Passage to read:
=== Section Start ===
Not long after the elephants from KwaZulu-Natal arrived at Amakhala, the reserve acquired a huge bull elephant from nearby Addo Elephant Park – the world’s largest elephant sanctuary. Park staff named him “George.”

Amakhala Game Reserve’s resident Zoologist Dr. Jennifer Gush stands alongside the skeleton of a big elephant bull named George who died on the park a few years ago
Amakhala Game Reserve’s resident Zoologist Dr. Jennifer Gush stands alongside the skeleton of a big elephant bull named George who died on the park a few years ago

“He was the first elephant to be trans-located out of Addo for about 50 years,” said Gush. The event received international media coverage … But it “ended badly,” the zoologist reflected. “The vets were trying a new technique of transporting (George) while he was still under the effects of the (sedative) drug rather than waking him up. But it just took too long to get him out of Addo, where they had darted him. He died as he arrived on the reserve …”

Amakhala rangers buried George in the middle of the park. Gush said the other elephants on the reserve avoided the area for six months. “That was very interesting to me, that whole social part of their make-up,” she said.

But George’s death did not deter Amakhala from expanding its elephant population. A year after the incident, it acquired two more bulls from Addo. Gush explained, “Those were transported in a traditional way – not under the effects of drugs, in a box on a lorry, and they’ve done very well here.”

Elephants play in a waterhole in South Africa
Elephants play in a waterhole in South Africa


‘The Ghost of Africa’

Wildlife parks in the “Albany Hotspot” are also bolstering populations of a buck indigenous to this part of South Africa. “Here in the Eastern Cape we have a unique sub-species of the kudu. It isn’t as big-bodied and big-horned as kudu elsewhere. They’ve specially adapted to the thick bush we have here,” said Iain Stewart, a conservationist whose family owns the Bucklands Game Reserve.
=== Section End ===
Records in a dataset
=== Section Start ===
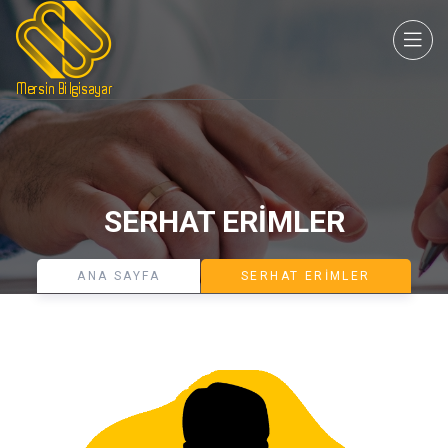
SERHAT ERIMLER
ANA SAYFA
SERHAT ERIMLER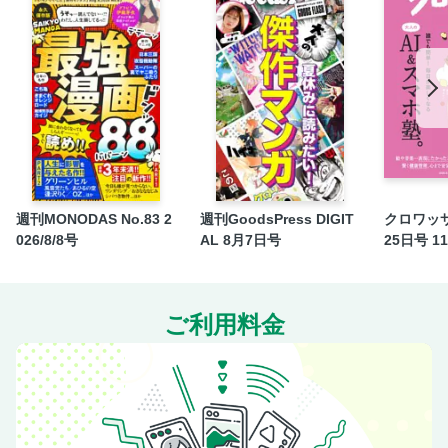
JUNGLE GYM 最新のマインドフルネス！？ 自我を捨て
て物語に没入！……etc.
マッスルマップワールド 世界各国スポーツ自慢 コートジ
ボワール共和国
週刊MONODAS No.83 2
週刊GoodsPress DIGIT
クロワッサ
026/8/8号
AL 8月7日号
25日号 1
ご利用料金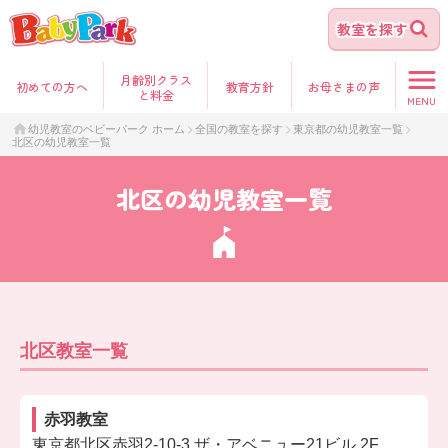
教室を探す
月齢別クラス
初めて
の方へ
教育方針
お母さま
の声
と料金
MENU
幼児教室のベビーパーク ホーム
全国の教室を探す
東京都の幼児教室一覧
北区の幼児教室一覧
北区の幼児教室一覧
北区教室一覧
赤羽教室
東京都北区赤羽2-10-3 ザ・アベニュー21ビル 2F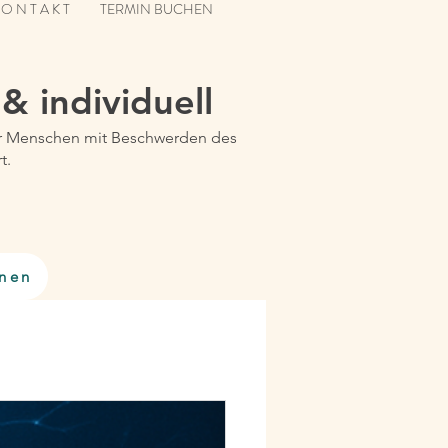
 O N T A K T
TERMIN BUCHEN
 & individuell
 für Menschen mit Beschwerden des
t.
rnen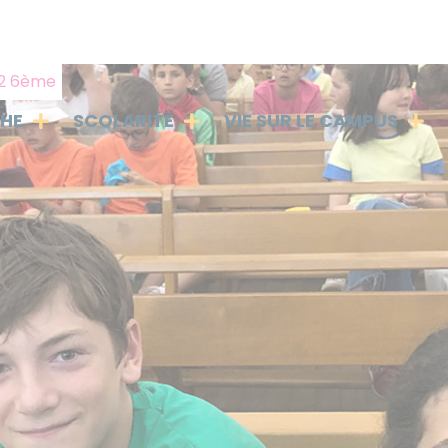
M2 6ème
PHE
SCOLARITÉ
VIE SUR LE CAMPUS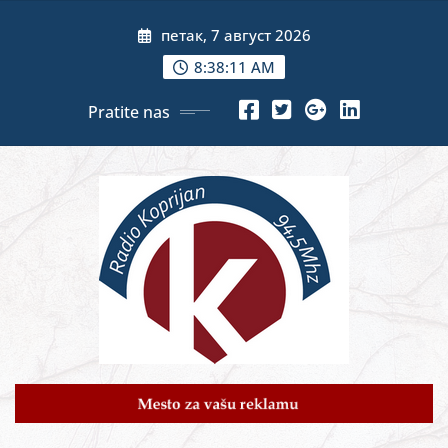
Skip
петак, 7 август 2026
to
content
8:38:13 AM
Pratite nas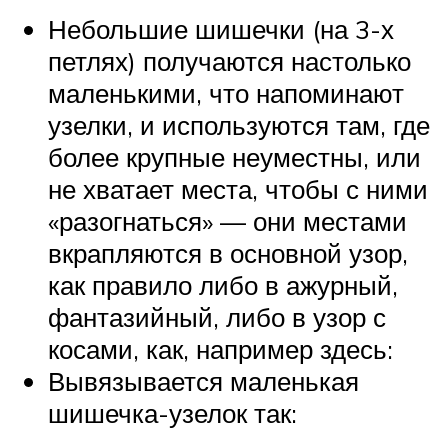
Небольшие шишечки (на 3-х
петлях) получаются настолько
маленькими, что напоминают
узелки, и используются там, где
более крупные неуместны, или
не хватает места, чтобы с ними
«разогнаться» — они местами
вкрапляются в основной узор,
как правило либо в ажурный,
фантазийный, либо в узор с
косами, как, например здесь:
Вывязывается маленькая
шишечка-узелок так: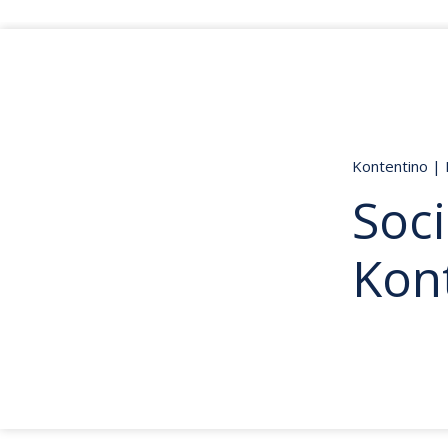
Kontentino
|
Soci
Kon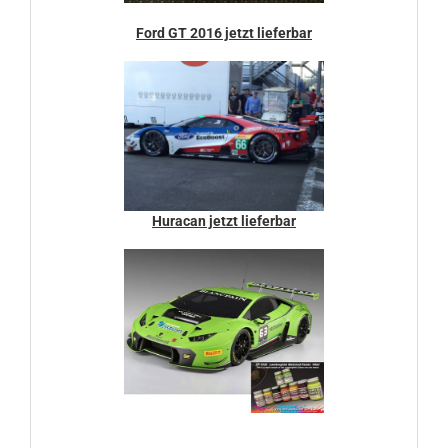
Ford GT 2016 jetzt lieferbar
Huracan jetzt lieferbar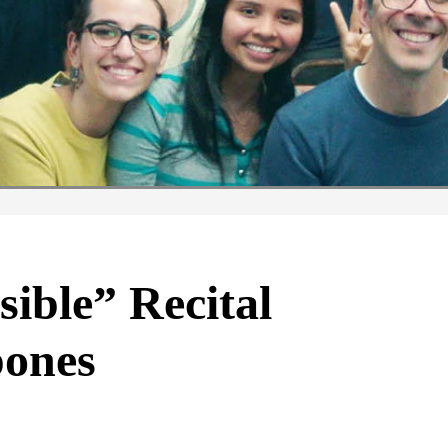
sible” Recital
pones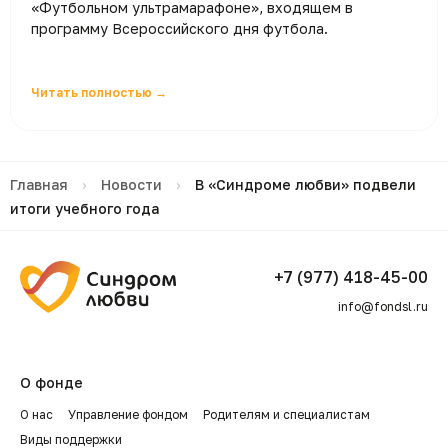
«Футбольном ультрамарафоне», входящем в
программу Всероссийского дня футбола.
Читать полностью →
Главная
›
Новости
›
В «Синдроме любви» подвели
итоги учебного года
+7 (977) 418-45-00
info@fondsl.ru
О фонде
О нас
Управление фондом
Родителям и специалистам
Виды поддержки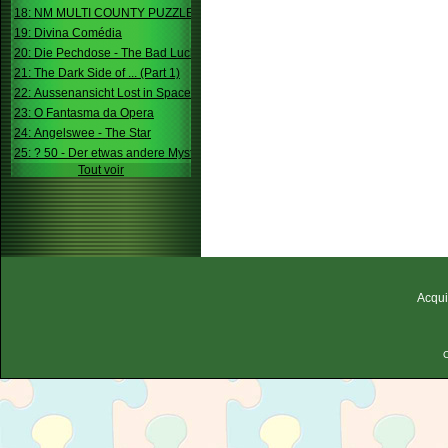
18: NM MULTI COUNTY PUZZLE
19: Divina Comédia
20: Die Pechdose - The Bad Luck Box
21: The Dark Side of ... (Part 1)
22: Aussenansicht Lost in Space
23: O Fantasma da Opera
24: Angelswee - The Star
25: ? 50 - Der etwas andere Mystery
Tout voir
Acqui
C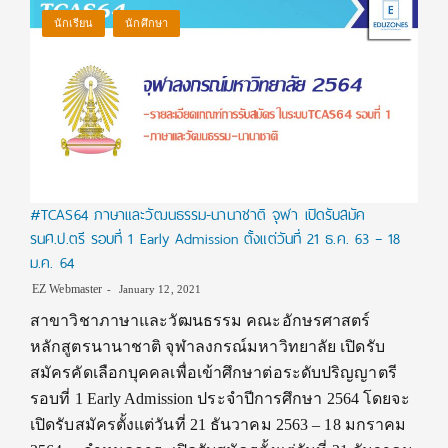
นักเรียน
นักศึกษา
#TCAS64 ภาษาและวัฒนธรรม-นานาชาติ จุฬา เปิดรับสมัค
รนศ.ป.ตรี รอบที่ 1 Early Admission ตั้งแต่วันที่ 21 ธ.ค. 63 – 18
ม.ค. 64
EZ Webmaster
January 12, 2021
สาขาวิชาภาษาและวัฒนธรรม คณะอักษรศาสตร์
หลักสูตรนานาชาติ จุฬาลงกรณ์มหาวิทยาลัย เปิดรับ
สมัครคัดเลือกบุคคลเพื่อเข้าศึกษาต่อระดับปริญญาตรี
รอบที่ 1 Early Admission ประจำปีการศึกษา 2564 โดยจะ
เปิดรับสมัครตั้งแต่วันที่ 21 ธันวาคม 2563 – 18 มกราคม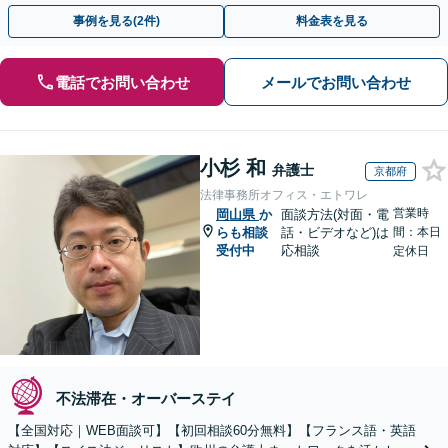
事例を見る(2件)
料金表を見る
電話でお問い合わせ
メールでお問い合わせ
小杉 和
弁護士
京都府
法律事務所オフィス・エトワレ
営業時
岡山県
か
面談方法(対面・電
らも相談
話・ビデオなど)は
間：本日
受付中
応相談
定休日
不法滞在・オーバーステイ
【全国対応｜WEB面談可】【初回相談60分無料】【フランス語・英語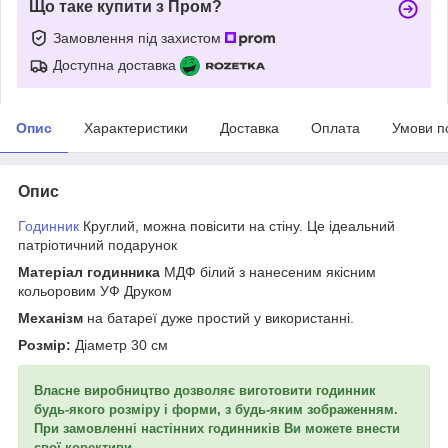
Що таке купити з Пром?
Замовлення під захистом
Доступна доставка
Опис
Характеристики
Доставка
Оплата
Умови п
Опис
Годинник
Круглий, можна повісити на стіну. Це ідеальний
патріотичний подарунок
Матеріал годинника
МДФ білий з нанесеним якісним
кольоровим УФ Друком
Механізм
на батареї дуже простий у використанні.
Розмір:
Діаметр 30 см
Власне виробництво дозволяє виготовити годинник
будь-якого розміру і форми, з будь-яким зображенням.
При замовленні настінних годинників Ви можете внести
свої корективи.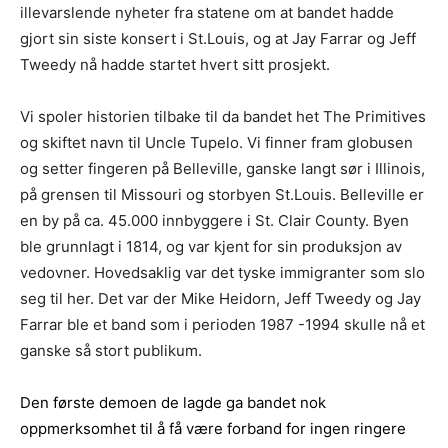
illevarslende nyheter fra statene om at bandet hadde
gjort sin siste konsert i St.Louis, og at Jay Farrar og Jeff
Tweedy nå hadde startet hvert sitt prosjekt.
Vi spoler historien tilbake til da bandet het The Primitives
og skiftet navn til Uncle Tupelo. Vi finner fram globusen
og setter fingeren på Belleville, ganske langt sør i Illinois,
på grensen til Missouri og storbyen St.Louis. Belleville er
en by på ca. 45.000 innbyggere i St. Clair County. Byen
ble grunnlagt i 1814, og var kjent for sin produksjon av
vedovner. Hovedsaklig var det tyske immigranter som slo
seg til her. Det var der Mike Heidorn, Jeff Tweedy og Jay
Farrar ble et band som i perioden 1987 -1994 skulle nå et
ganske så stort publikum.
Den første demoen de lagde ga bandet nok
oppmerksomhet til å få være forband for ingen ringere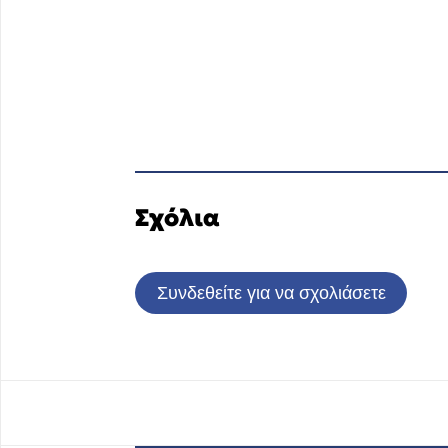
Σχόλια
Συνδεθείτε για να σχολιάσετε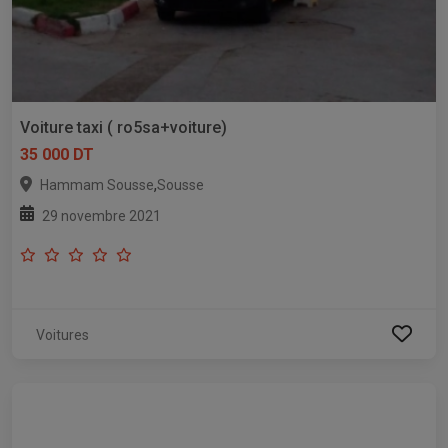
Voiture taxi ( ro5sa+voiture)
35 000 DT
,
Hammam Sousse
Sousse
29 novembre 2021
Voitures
=== Section End ===
Continue the article on Eastern Cape game reserves, picking up after its last sentence.

Conservationists in South Africa’s ‘Albany Hotspot’ region are also protecting the kudu - one of the region’s indigenous animals and the biggest OF African antelope
Conservationists in South Africa’s ‘Albany Hotspot’ region are also protecting the kudu - one of the region’s indigenous animals and the biggest OF African antelope

The kudu is the largest antelope species in Africa, and one of the biggest in the world. It has near-mythical status in South Africa. “When you see a big kudu bull, with these huge spiraling horns, it just brings about a special feeling,” said Stewart, adding, “The kudu is known as ‘the ghost of Africa’ because … there’s this brownish-grey animal with a few white stripes and a bit of a crest and a really nice chevron white between the eyes and it is so camouflaged in the bush.”

But the Eastern Cape reserves aren’t obsessed with big beasts. They’re reintroducing rare bird species, such as blue crane, kingfishers and secretary birds; a creature known as “Africa’s strangest animal” – the aardvark or “earth pig,” which uses its long snout to forage in the ground for its favorite food – ants, and small carnivorous cats such as caracal and serval.

The kingfisher, found near water in South Africa’s Eastern Cape province
The kingfisher, found near water in South Africa’s Eastern Cape province

They’re even reestablishing indigenous insects on land where they thrived centuries ago, before commercial agricultural practices decimated them. The Amakhala park, for example, is maintaining a population of endangered flightless dung beetles.

“It’s quite difficult to get them to breed in a box, in captivity, but we’re now getting reports of them almost every month,” said Gush. “So they seem to have naturally just started coming back, with the game reserve now being under natural conditions rather than farming.”